■ RECORD EXTRACTS ■
========================================================================
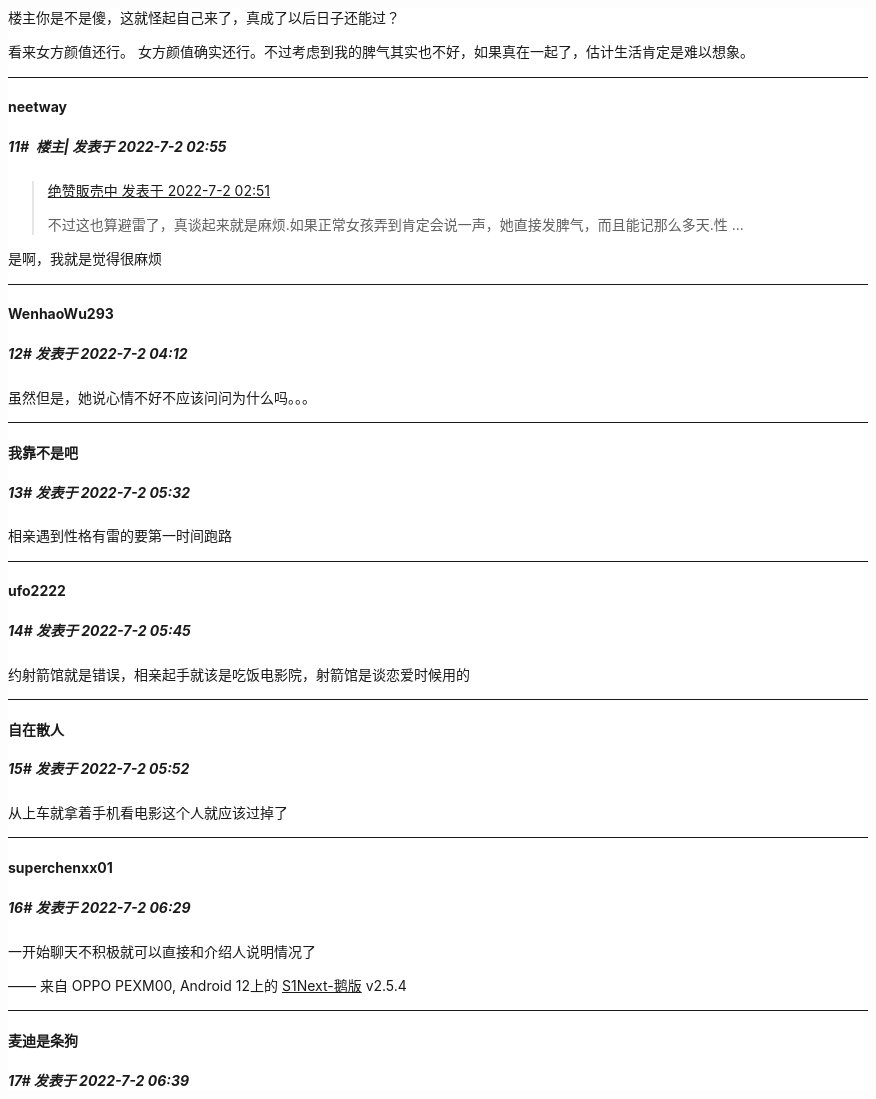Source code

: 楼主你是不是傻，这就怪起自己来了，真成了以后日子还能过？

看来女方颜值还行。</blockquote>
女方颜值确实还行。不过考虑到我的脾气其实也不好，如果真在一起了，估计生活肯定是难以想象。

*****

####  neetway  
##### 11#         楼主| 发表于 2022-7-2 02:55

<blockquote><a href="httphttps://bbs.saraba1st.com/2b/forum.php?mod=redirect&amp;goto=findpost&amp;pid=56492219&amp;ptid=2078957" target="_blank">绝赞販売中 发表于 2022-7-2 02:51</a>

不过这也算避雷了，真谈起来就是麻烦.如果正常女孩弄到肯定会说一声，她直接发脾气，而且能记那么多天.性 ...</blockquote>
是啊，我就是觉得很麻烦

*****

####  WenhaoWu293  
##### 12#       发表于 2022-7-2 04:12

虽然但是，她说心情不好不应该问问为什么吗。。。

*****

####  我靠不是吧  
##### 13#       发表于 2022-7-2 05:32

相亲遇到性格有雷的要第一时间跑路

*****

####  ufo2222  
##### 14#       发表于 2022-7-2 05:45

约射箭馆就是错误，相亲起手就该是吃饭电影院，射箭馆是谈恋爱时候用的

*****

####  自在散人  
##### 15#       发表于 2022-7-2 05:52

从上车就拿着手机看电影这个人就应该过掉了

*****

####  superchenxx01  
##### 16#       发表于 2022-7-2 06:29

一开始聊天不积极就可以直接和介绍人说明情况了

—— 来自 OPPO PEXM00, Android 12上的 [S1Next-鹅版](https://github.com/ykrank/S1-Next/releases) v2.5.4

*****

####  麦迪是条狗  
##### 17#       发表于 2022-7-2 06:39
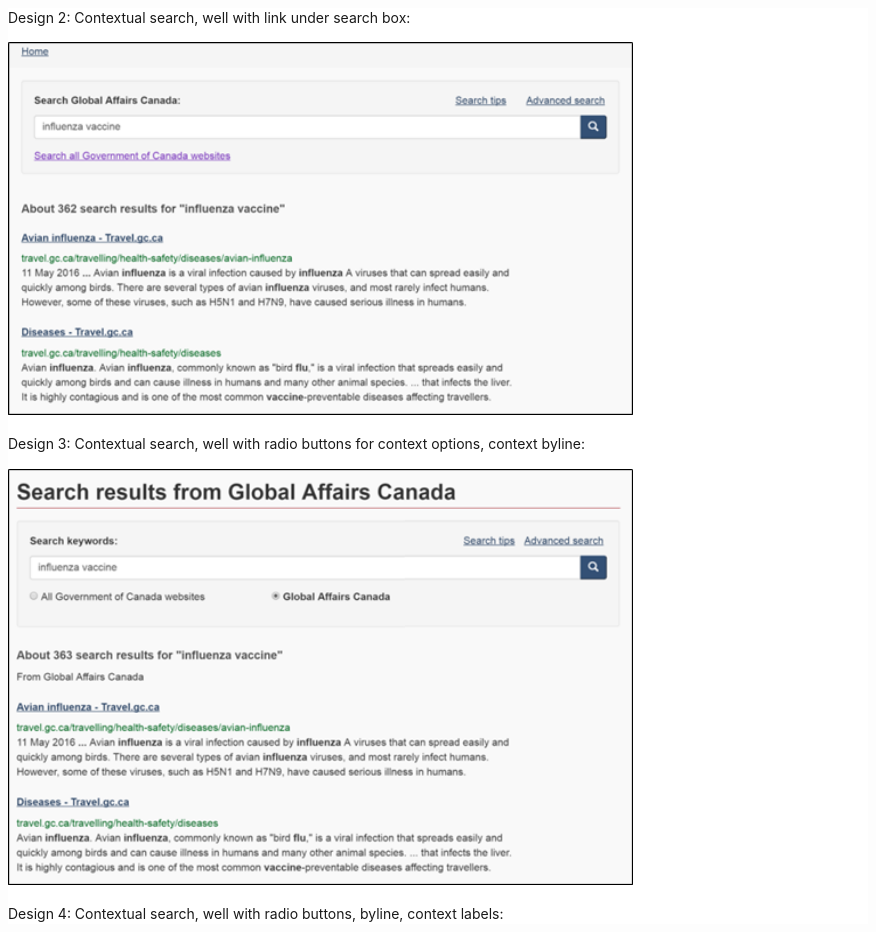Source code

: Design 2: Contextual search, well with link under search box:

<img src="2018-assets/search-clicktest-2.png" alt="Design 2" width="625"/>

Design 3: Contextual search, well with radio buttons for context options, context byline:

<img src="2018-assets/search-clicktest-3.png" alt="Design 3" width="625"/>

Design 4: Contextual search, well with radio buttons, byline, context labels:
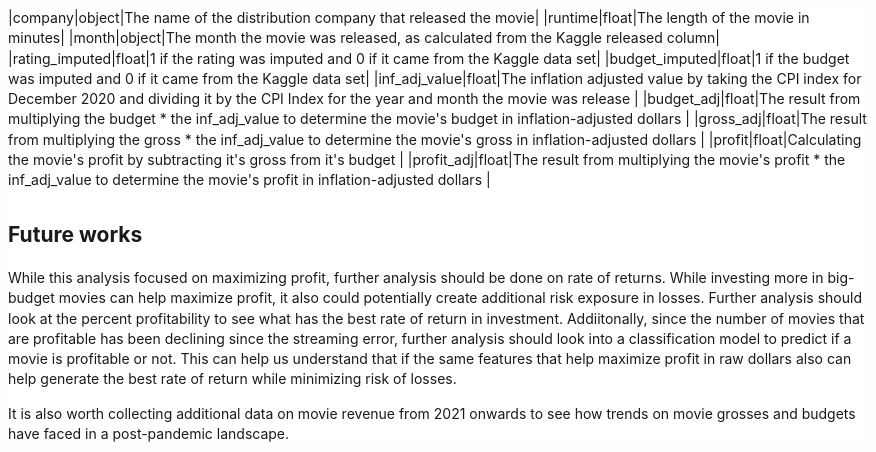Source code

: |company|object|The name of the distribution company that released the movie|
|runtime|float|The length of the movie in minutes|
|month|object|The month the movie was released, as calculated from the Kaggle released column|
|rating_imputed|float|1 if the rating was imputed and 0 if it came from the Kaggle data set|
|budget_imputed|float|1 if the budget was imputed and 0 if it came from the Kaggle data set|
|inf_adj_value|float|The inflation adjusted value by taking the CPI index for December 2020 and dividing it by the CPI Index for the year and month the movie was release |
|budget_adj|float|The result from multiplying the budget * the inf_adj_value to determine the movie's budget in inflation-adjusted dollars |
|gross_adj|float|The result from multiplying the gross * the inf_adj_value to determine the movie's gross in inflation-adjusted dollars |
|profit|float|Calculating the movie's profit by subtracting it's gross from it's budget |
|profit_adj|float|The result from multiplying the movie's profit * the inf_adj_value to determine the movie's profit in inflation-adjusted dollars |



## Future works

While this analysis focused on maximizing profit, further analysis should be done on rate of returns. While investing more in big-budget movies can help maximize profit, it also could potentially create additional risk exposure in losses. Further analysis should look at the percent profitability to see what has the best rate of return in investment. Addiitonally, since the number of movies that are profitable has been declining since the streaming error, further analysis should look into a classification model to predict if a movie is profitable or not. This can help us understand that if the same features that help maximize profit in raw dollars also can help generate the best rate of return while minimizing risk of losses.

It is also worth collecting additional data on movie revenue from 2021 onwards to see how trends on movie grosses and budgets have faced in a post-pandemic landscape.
========================================================================
■ YOUR OBJECTIVE ■
Please set down each line of the listing above word for word, skipping any pictures.

■ RESPONSE FOR THIS EXERCISE ■
Source code

: 楼主你是不是傻，这就怪起自己来了，真成了以后日子还能过？

看来女方颜值还行。</blockquote>
女方颜值确实还行。不过考虑到我的脾气其实也不好，如果真在一起了，估计生活肯定是难以想象。

*****

####  neetway  
##### 11#         楼主| 发表于 2022-7-2 02:55

<blockquote><a href="httphttps://bbs.saraba1st.com/2b/forum.php?mod=redirect&amp;goto=findpost&amp;pid=56492219&amp;ptid=2078957" target="_blank">绝赞販売中 发表于 2022-7-2 02:51</a>

不过这也算避雷了，真谈起来就是麻烦.如果正常女孩弄到肯定会说一声，她直接发脾气，而且能记那么多天.性 ...</blockquote>
是啊，我就是觉得很麻烦

*****

####  WenhaoWu293  
##### 12#       发表于 2022-7-2 04:12

虽然但是，她说心情不好不应该问问为什么吗。。。

*****

####  我靠不是吧  
##### 13#       发表于 2022-7-2 05:32

相亲遇到性格有雷的要第一时间跑路

*****

####  ufo2222  
##### 14#       发表于 2022-7-2 05:45

约射箭馆就是错误，相亲起手就该是吃饭电影院，射箭馆是谈恋爱时候用的

*****

####  自在散人  
##### 15#       发表于 2022-7-2 05:52

从上车就拿着手机看电影这个人就应该过掉了

*****

####  superchenxx01  
##### 16#       发表于 2022-7-2 06:29

一开始聊天不积极就可以直接和介绍人说明情况了

—— 来自 OPPO PEXM00, Android 12上的 [S1Next-鹅版](https://github.com/ykrank/S1-Next/releases) v2.5.4

*****

####  麦迪是条狗  
##### 17#       发表于 2022-7-2 06:39
Source code

: Design 2: Contextual search, well with link under search box:

<img src="2018-assets/search-clicktest-2.png" alt="Design 2" width="625"/>

Design 3: Contextual search, well with radio buttons for context options, context byline:

<img src="2018-assets/search-clicktest-3.png" alt="Design 3" width="625"/>

Design 4: Contextual search, well with radio buttons, byline, context labels:
Source code

: |company|object|The name of the distribution company that released the movie|
|runtime|float|The length of the movie in minutes|
|month|object|The month the movie was released, as calculated from the Kaggle released column|
|rating_imputed|float|1 if the rating was imputed and 0 if it came from the Kaggle data set|
|budget_imputed|float|1 if the budget was imputed and 0 if it came from the Kaggle data set|
|inf_adj_value|float|The inflation adjusted value by taking the CPI index for December 2020 and dividing it by the CPI Index for the year and month the movie was release |
|budget_adj|float|The result from multiplying the budget * the inf_adj_value to determine the movie's budget in inflation-adjusted dollars |
|gross_adj|float|The result from multiplying the gross * the inf_adj_value to determine the movie's gross in inflation-adjusted dollars |
|profit|float|Calculating the movie's profit by subtracting it's gross from it's budget |
|profit_adj|float|The result from multiplying the movie's profit * the inf_adj_value to determine the movie's profit in inflation-adjusted dollars |



## Future works

While this analysis focused on maximizing profit, further analysis should be done on rate of returns. While investing more in big-budget movies can help maximize profit, it also could potentially create additional risk exposure in losses. Further analysis should look at the percent profitability to see what has the best rate of return in investment. Addiitonally, since the number of movies that are profitable has been declining since the streaming error, further analysis should look into a classification model to predict if a movie is profitable or not. This can help us understand that if the same features that help maximize profit in raw dollars also can help generate the best rate of return while minimizing risk of losses.

It is also worth collecting additional data on movie revenue from 2021 onwards to see how trends on movie grosses and budgets have faced in a post-pandemic landscape.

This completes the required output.